## PROBLEM REQUIREMENTS
Go through the data below. List every line that holds the word "lines".

## Source records
---------------
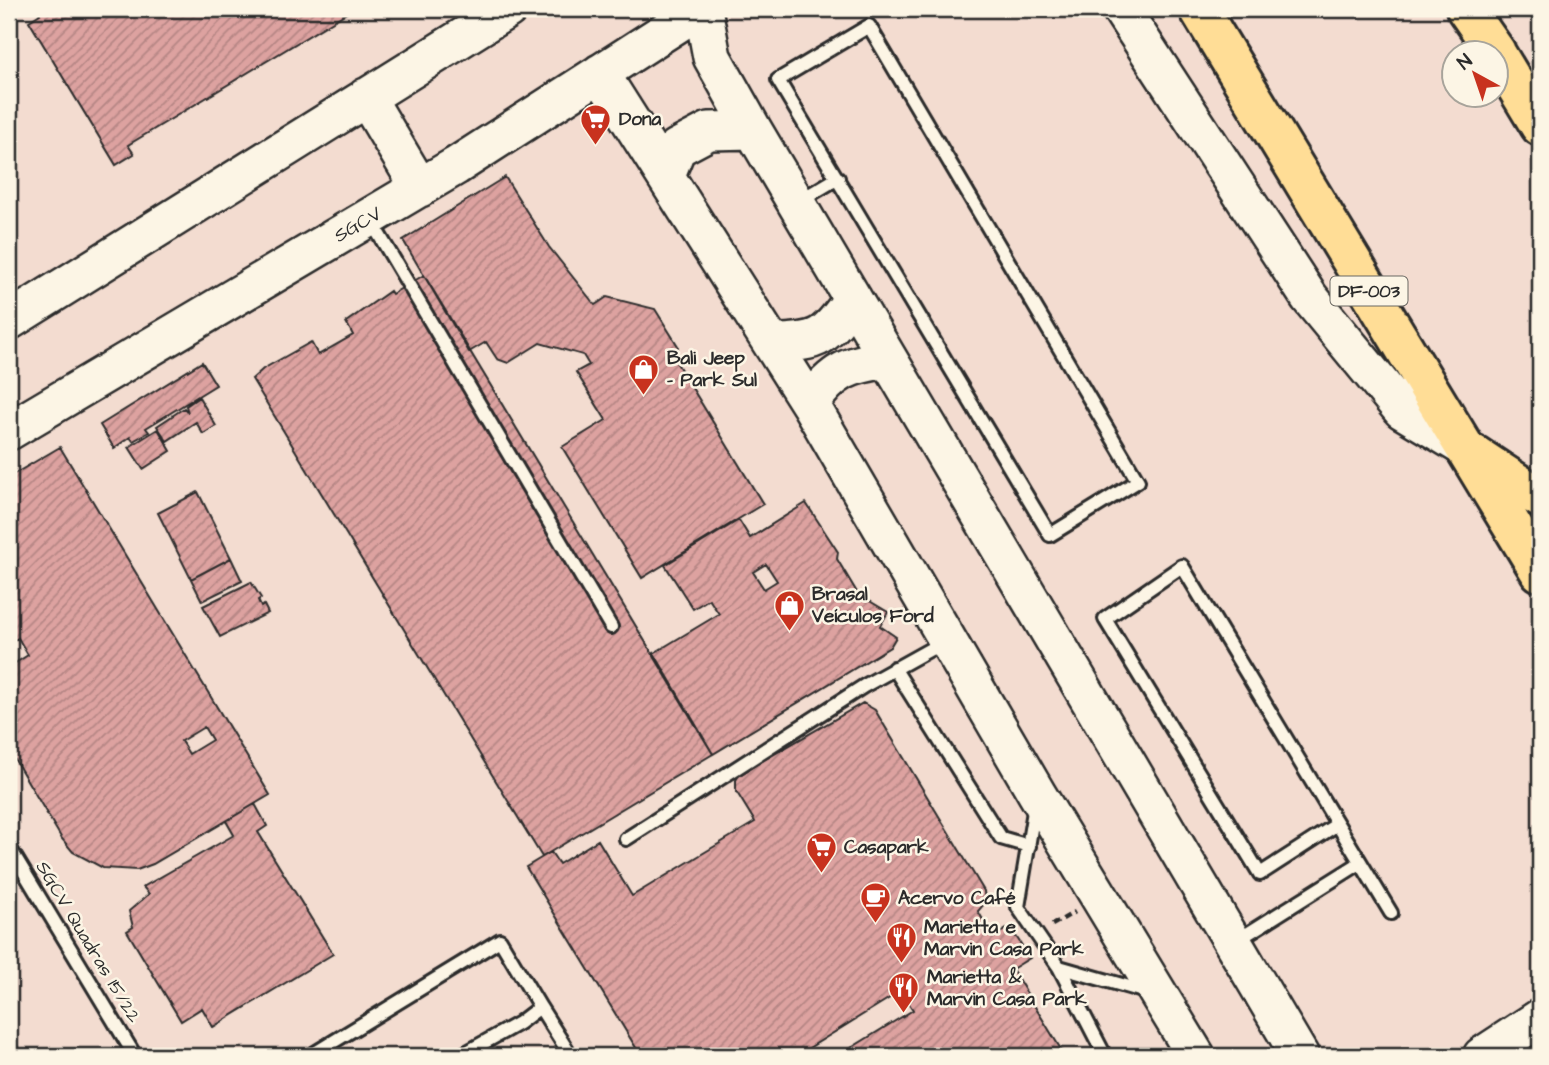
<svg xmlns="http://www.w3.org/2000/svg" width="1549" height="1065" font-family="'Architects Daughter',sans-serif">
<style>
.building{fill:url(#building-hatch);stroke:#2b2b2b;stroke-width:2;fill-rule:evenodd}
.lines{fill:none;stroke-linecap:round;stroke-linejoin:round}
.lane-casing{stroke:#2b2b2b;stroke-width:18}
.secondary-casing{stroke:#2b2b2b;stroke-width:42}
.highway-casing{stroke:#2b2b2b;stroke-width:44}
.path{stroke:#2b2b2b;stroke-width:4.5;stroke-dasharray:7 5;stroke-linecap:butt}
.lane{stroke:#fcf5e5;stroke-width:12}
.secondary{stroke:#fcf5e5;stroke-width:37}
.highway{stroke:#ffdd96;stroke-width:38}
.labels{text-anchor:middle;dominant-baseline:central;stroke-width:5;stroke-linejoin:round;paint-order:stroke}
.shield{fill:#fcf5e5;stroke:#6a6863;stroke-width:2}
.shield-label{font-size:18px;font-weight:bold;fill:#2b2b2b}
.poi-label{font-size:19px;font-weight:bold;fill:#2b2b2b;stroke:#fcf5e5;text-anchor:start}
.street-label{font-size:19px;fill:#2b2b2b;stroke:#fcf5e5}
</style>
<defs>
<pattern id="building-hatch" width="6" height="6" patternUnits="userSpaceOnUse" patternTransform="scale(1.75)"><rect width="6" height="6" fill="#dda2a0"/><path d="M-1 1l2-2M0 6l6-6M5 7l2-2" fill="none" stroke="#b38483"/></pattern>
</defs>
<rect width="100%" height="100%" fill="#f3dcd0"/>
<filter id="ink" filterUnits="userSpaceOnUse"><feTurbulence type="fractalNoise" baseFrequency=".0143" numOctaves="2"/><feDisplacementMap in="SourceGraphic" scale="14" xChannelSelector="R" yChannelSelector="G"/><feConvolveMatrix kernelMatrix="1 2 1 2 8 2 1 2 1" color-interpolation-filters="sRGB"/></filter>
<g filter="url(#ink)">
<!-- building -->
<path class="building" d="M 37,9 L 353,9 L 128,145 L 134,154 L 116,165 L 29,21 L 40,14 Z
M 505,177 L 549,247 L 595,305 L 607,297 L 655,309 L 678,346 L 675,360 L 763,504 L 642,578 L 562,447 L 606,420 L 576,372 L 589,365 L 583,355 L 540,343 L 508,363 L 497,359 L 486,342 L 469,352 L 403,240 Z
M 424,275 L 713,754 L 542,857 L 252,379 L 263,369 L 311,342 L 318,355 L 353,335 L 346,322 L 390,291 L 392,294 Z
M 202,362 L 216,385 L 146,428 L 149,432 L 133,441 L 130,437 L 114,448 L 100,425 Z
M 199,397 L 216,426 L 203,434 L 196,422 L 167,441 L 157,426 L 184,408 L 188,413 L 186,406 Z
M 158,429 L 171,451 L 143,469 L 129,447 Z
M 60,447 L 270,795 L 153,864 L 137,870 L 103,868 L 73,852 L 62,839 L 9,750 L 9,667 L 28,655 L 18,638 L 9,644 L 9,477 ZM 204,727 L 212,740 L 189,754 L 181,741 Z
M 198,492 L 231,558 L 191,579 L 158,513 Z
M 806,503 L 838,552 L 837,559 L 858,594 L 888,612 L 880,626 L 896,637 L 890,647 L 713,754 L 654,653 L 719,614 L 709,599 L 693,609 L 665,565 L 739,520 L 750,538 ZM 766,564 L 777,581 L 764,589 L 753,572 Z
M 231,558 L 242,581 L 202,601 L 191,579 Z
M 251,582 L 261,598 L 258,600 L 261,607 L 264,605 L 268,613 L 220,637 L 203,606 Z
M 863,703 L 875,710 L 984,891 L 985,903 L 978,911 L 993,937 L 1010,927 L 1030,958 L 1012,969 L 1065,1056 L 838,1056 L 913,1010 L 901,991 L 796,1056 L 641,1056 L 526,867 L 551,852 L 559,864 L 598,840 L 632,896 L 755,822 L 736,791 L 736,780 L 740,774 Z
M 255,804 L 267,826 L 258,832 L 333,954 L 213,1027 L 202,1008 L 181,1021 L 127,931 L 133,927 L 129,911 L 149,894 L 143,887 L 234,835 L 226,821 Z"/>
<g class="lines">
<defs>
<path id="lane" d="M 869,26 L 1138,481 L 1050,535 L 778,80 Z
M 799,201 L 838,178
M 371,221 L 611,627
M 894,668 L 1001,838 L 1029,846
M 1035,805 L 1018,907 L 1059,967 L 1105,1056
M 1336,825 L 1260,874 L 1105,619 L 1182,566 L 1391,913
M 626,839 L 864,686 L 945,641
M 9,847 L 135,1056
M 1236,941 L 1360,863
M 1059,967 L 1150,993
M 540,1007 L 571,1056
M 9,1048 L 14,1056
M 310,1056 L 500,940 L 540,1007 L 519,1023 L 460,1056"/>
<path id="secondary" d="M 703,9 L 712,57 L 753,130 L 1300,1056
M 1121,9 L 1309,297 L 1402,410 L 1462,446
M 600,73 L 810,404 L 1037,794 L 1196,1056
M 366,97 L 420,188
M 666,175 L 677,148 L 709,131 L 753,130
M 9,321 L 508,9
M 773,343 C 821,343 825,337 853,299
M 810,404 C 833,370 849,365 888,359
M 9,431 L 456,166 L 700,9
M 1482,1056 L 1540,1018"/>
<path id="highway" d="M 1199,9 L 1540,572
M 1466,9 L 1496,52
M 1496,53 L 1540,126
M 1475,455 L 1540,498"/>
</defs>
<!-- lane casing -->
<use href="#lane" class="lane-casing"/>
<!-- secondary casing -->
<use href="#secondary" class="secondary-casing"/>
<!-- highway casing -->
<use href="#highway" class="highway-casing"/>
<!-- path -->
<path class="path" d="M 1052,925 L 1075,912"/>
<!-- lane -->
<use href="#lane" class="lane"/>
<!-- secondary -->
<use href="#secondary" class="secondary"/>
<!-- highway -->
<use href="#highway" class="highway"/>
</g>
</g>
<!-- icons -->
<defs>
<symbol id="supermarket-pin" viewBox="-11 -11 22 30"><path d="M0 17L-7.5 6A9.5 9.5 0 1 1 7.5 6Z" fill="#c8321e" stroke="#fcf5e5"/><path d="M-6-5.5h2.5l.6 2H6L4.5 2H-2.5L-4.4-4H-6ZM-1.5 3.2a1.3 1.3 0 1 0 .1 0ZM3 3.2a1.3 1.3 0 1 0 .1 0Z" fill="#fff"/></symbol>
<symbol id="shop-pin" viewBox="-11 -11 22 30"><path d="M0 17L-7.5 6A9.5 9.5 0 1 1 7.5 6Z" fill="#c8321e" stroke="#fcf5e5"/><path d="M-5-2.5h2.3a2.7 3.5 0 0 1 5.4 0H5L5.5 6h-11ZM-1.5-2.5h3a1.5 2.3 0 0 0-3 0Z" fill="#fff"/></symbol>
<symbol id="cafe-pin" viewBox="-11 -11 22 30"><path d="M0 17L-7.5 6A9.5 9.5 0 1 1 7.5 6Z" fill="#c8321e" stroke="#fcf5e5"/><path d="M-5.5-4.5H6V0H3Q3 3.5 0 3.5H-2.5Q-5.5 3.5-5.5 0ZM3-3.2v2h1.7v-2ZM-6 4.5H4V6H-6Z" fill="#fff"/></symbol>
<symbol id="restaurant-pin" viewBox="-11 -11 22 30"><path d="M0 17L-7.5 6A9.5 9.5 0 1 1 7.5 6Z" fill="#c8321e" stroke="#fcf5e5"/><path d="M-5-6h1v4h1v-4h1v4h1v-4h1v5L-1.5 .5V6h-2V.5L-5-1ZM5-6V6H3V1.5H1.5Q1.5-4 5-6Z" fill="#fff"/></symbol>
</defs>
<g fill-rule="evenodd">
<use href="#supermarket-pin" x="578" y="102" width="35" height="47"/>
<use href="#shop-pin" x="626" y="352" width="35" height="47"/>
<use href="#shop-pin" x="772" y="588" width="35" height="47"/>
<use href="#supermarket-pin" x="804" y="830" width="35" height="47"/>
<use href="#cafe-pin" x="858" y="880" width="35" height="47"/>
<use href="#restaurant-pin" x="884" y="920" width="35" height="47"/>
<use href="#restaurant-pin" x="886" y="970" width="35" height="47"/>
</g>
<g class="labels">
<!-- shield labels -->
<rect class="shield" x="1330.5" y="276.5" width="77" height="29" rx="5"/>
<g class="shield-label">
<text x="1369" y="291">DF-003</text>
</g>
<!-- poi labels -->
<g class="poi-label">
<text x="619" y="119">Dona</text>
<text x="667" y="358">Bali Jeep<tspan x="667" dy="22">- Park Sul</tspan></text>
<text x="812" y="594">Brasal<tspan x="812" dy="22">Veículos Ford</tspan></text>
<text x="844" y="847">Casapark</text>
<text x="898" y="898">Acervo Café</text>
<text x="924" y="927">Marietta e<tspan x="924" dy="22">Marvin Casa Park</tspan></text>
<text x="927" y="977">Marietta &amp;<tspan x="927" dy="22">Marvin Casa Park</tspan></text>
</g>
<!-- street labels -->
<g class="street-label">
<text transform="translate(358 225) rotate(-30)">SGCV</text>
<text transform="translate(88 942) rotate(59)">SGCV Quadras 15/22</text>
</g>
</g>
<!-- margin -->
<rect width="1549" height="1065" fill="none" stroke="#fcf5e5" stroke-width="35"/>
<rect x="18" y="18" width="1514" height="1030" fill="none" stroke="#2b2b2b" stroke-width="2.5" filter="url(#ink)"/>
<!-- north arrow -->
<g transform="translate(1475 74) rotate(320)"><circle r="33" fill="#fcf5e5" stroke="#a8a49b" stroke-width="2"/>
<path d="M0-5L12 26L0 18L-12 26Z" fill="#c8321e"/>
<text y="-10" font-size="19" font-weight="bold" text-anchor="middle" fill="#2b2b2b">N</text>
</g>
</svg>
---------------
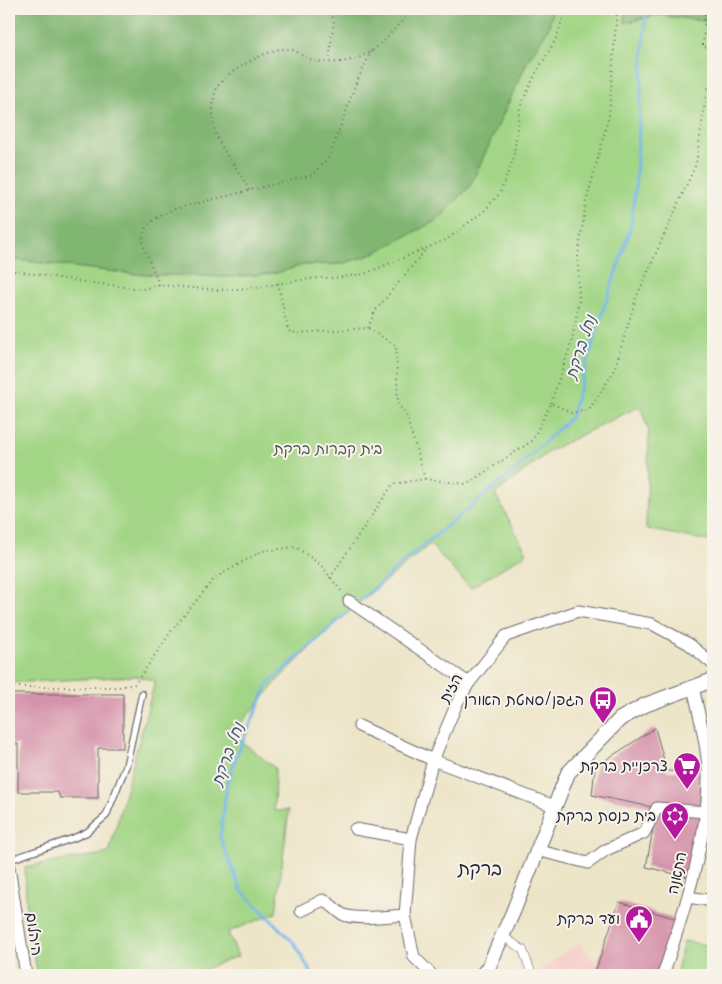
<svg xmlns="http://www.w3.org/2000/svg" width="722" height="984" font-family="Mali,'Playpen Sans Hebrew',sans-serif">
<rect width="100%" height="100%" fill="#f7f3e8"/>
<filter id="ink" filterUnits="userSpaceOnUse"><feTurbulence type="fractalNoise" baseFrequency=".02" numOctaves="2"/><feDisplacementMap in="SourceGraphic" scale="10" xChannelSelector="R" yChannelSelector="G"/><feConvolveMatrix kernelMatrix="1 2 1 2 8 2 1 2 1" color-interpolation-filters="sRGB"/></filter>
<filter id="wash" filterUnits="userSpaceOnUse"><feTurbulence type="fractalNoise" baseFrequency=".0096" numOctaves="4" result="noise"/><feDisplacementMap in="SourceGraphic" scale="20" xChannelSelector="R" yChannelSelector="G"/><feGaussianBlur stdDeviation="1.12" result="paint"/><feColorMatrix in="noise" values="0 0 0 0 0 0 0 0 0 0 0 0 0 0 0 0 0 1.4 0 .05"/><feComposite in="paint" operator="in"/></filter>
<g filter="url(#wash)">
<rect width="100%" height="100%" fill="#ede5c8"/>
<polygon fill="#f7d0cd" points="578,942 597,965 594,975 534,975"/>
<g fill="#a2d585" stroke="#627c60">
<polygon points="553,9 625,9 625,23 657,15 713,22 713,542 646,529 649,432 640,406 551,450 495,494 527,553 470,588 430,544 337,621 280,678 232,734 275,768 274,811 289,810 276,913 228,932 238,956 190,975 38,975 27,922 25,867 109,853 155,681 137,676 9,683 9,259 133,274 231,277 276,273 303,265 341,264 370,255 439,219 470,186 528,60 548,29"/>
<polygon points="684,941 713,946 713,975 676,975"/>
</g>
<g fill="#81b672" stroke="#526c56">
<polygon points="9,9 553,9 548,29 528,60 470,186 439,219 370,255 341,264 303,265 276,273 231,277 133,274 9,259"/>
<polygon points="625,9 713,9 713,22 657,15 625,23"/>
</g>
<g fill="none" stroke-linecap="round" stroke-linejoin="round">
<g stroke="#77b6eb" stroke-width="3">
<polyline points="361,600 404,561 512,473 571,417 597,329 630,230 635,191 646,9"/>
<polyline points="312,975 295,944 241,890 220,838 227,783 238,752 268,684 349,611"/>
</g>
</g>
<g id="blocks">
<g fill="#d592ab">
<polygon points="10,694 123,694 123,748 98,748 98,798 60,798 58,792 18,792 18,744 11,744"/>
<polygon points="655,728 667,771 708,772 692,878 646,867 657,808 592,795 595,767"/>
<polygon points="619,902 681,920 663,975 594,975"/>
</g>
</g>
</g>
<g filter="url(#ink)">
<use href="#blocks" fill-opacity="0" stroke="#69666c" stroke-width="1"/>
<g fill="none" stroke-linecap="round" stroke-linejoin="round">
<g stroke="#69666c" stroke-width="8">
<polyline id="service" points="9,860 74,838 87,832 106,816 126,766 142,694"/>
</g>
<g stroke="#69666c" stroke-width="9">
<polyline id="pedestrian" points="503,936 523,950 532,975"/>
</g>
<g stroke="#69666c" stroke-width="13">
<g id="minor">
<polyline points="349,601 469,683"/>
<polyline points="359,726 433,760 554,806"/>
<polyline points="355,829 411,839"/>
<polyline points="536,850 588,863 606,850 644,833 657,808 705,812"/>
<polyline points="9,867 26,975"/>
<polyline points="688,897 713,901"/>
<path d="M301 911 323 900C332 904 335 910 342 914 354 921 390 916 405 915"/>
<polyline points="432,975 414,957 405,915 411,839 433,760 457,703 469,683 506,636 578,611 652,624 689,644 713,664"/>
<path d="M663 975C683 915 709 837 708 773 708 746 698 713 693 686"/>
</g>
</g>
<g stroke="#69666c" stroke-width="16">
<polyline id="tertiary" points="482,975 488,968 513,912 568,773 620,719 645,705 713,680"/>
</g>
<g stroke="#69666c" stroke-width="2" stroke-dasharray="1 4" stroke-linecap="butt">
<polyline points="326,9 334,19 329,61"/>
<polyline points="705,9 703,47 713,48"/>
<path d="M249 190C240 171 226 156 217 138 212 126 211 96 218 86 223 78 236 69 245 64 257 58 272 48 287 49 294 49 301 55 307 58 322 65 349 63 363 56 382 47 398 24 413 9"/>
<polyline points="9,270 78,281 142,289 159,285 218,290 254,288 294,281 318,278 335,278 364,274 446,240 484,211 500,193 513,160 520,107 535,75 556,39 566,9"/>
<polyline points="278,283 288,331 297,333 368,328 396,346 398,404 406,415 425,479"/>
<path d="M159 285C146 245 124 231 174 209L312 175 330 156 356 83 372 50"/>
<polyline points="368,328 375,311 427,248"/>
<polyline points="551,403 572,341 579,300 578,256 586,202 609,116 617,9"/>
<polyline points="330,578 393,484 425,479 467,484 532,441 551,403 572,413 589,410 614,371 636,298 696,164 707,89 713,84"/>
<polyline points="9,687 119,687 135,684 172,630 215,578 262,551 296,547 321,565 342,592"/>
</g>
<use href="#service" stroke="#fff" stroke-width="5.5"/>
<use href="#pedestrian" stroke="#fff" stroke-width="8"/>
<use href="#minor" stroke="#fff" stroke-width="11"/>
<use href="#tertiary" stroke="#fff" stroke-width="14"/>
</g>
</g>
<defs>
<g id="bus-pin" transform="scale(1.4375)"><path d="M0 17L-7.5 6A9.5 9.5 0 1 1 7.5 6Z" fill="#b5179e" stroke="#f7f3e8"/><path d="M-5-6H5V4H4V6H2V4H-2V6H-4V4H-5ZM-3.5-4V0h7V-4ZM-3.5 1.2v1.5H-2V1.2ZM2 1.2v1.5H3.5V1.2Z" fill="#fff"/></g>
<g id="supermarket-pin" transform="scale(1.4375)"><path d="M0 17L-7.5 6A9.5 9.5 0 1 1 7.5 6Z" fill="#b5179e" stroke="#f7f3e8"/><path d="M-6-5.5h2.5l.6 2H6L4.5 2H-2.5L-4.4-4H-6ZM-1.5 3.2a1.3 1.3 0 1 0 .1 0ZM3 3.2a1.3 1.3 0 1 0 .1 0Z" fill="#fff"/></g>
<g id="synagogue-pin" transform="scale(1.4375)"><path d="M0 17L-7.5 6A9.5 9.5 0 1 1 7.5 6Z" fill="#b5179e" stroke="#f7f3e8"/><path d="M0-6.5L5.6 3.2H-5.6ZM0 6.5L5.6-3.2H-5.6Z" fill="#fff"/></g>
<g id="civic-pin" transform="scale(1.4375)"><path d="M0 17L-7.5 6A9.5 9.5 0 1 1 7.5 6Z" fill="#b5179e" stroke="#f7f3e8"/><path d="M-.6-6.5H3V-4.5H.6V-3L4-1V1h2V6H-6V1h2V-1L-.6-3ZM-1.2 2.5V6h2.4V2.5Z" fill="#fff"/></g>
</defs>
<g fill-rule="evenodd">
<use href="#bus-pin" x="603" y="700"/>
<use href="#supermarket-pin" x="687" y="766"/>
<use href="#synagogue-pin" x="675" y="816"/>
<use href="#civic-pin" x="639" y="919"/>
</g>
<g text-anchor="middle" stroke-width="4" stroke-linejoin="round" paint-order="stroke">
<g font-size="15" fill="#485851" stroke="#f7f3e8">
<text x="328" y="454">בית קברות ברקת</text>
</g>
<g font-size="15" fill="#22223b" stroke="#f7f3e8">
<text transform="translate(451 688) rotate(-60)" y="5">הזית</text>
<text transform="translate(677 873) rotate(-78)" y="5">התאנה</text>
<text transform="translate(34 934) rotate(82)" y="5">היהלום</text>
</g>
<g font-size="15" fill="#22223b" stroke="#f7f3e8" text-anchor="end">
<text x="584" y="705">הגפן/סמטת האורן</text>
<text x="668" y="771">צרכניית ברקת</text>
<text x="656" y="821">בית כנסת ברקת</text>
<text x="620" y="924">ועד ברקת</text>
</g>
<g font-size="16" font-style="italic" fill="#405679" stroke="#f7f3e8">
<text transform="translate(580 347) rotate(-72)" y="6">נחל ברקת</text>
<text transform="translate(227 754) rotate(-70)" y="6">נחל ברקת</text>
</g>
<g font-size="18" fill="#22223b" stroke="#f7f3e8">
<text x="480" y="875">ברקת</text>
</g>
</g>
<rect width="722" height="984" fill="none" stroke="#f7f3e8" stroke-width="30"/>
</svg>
---------------
## WRITTEN RESPONSE
.lines{fill:none;stroke-linecap:round;stroke-linejoin:round}
<g class="lines">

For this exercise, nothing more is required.